### The problem
Repeat each record below exactly as given.

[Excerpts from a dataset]
────────

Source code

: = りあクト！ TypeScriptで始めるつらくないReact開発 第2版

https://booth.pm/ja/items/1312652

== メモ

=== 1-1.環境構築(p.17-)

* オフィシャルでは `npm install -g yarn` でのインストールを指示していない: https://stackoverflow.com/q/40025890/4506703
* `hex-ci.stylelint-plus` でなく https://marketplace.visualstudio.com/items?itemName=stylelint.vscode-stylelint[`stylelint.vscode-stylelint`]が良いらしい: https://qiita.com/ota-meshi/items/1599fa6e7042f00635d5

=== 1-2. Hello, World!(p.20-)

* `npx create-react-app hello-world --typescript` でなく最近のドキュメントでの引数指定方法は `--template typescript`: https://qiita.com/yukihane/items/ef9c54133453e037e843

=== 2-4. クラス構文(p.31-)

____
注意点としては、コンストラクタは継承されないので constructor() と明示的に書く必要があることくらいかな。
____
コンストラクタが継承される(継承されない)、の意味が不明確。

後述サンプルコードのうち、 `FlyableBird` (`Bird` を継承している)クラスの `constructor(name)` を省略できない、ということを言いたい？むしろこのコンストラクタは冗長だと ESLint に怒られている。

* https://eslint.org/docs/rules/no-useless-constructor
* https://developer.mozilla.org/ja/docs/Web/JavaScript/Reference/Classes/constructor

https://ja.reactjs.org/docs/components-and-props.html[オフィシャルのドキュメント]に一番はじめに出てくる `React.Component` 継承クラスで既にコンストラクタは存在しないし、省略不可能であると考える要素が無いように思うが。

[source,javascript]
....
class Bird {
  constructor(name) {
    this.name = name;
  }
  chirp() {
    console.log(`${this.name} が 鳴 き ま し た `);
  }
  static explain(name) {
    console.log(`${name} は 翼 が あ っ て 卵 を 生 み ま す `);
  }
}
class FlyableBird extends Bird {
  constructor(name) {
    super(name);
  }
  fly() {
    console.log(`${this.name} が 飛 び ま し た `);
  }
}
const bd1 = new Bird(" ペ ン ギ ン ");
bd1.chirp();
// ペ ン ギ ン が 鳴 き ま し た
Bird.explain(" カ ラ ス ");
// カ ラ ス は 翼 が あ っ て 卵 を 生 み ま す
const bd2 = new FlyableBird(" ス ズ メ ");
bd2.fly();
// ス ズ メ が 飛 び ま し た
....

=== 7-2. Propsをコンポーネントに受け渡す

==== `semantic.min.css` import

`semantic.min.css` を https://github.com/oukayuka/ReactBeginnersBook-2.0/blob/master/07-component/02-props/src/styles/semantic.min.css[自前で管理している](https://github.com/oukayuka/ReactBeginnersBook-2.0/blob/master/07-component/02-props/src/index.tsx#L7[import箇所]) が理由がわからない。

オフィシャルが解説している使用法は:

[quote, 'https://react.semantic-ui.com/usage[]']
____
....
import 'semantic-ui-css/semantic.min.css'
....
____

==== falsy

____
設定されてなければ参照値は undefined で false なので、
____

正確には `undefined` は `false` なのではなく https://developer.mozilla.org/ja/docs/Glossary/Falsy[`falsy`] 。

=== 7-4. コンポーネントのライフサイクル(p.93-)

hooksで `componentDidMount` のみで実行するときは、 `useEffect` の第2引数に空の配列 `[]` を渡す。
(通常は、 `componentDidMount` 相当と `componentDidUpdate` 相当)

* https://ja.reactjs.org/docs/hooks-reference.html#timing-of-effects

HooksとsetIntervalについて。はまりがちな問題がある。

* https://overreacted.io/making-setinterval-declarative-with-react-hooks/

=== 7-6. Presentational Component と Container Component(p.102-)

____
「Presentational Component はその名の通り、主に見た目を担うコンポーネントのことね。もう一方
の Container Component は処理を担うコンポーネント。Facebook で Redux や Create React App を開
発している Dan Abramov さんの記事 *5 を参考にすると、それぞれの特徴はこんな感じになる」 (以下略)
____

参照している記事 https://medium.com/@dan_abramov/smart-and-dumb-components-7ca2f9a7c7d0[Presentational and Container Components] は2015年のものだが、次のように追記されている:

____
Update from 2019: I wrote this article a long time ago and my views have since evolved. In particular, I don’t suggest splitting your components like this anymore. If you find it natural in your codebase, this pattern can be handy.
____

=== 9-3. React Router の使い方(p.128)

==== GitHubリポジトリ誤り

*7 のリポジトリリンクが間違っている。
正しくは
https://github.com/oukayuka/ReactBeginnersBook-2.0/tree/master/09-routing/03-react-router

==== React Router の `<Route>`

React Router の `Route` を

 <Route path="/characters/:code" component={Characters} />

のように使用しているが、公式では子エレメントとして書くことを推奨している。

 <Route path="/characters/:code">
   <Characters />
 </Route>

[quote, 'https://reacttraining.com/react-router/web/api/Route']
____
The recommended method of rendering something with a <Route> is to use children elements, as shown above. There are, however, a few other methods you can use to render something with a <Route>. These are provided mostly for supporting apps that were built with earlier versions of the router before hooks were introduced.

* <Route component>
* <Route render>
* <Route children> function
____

────────

### Exercise output
Source code

: = りあクト！ TypeScriptで始めるつらくないReact開発 第2版

https://booth.pm/ja/items/1312652

== メモ

=== 1-1.環境構築(p.17-)

* オフィシャルでは `npm install -g yarn` でのインストールを指示していない: https://stackoverflow.com/q/40025890/4506703
* `hex-ci.stylelint-plus` でなく https://marketplace.visualstudio.com/items?itemName=stylelint.vscode-stylelint[`stylelint.vscode-stylelint`]が良いらしい: https://qiita.com/ota-meshi/items/1599fa6e7042f00635d5

=== 1-2. Hello, World!(p.20-)

* `npx create-react-app hello-world --typescript` でなく最近のドキュメントでの引数指定方法は `--template typescript`: https://qiita.com/yukihane/items/ef9c54133453e037e843

=== 2-4. クラス構文(p.31-)

____
注意点としては、コンストラクタは継承されないので constructor() と明示的に書く必要があることくらいかな。
____
コンストラクタが継承される(継承されない)、の意味が不明確。

後述サンプルコードのうち、 `FlyableBird` (`Bird` を継承している)クラスの `constructor(name)` を省略できない、ということを言いたい？むしろこのコンストラクタは冗長だと ESLint に怒られている。

* https://eslint.org/docs/rules/no-useless-constructor
* https://developer.mozilla.org/ja/docs/Web/JavaScript/Reference/Classes/constructor

https://ja.reactjs.org/docs/components-and-props.html[オフィシャルのドキュメント]に一番はじめに出てくる `React.Component` 継承クラスで既にコンストラクタは存在しないし、省略不可能であると考える要素が無いように思うが。

[source,javascript]
....
class Bird {
  constructor(name) {
    this.name = name;
  }
  chirp() {
    console.log(`${this.name} が 鳴 き ま し た `);
  }
  static explain(name) {
    console.log(`${name} は 翼 が あ っ て 卵 を 生 み ま す `);
  }
}
class FlyableBird extends Bird {
  constructor(name) {
    super(name);
  }
  fly() {
    console.log(`${this.name} が 飛 び ま し た `);
  }
}
const bd1 = new Bird(" ペ ン ギ ン ");
bd1.chirp();
// ペ ン ギ ン が 鳴 き ま し た
Bird.explain(" カ ラ ス ");
// カ ラ ス は 翼 が あ っ て 卵 を 生 み ま す
const bd2 = new FlyableBird(" ス ズ メ ");
bd2.fly();
// ス ズ メ が 飛 び ま し た
....

=== 7-2. Propsをコンポーネントに受け渡す

==== `semantic.min.css` import

`semantic.min.css` を https://github.com/oukayuka/ReactBeginnersBook-2.0/blob/master/07-component/02-props/src/styles/semantic.min.css[自前で管理している](https://github.com/oukayuka/ReactBeginnersBook-2.0/blob/master/07-component/02-props/src/index.tsx#L7[import箇所]) が理由がわからない。

オフィシャルが解説している使用法は:

[quote, 'https://react.semantic-ui.com/usage[]']
____
....
import 'semantic-ui-css/semantic.min.css'
....
____

==== falsy

____
設定されてなければ参照値は undefined で false なので、
____

正確には `undefined` は `false` なのではなく https://developer.mozilla.org/ja/docs/Glossary/Falsy[`falsy`] 。

=== 7-4. コンポーネントのライフサイクル(p.93-)

hooksで `componentDidMount` のみで実行するときは、 `useEffect` の第2引数に空の配列 `[]` を渡す。
(通常は、 `componentDidMount` 相当と `componentDidUpdate` 相当)

* https://ja.reactjs.org/docs/hooks-reference.html#timing-of-effects

HooksとsetIntervalについて。はまりがちな問題がある。

* https://overreacted.io/making-setinterval-declarative-with-react-hooks/

=== 7-6. Presentational Component と Container Component(p.102-)

____
「Presentational Component はその名の通り、主に見た目を担うコンポーネントのことね。もう一方
の Container Component は処理を担うコンポーネント。Facebook で Redux や Create React App を開
発している Dan Abramov さんの記事 *5 を参考にすると、それぞれの特徴はこんな感じになる」 (以下略)
____

参照している記事 https://medium.com/@dan_abramov/smart-and-dumb-components-7ca2f9a7c7d0[Presentational and Container Components] は2015年のものだが、次のように追記されている:

____
Update from 2019: I wrote this article a long time ago and my views have since evolved. In particular, I don’t suggest splitting your components like this anymore. If you find it natural in your codebase, this pattern can be handy.
____

=== 9-3. React Router の使い方(p.128)

==== GitHubリポジトリ誤り

*7 のリポジトリリンクが間違っている。
正しくは
https://github.com/oukayuka/ReactBeginnersBook-2.0/tree/master/09-routing/03-react-router

==== React Router の `<Route>`

React Router の `Route` を

 <Route path="/characters/:code" component={Characters} />

のように使用しているが、公式では子エレメントとして書くことを推奨している。

 <Route path="/characters/:code">
   <Characters />
 </Route>

[quote, 'https://reacttraining.com/react-router/web/api/Route']
____
The recommended method of rendering something with a <Route> is to use children elements, as shown above. There are, however, a few other methods you can use to render something with a <Route>. These are provided mostly for supporting apps that were built with earlier versions of the router before hooks were introduced.

* <Route component>
* <Route render>
* <Route children> function
____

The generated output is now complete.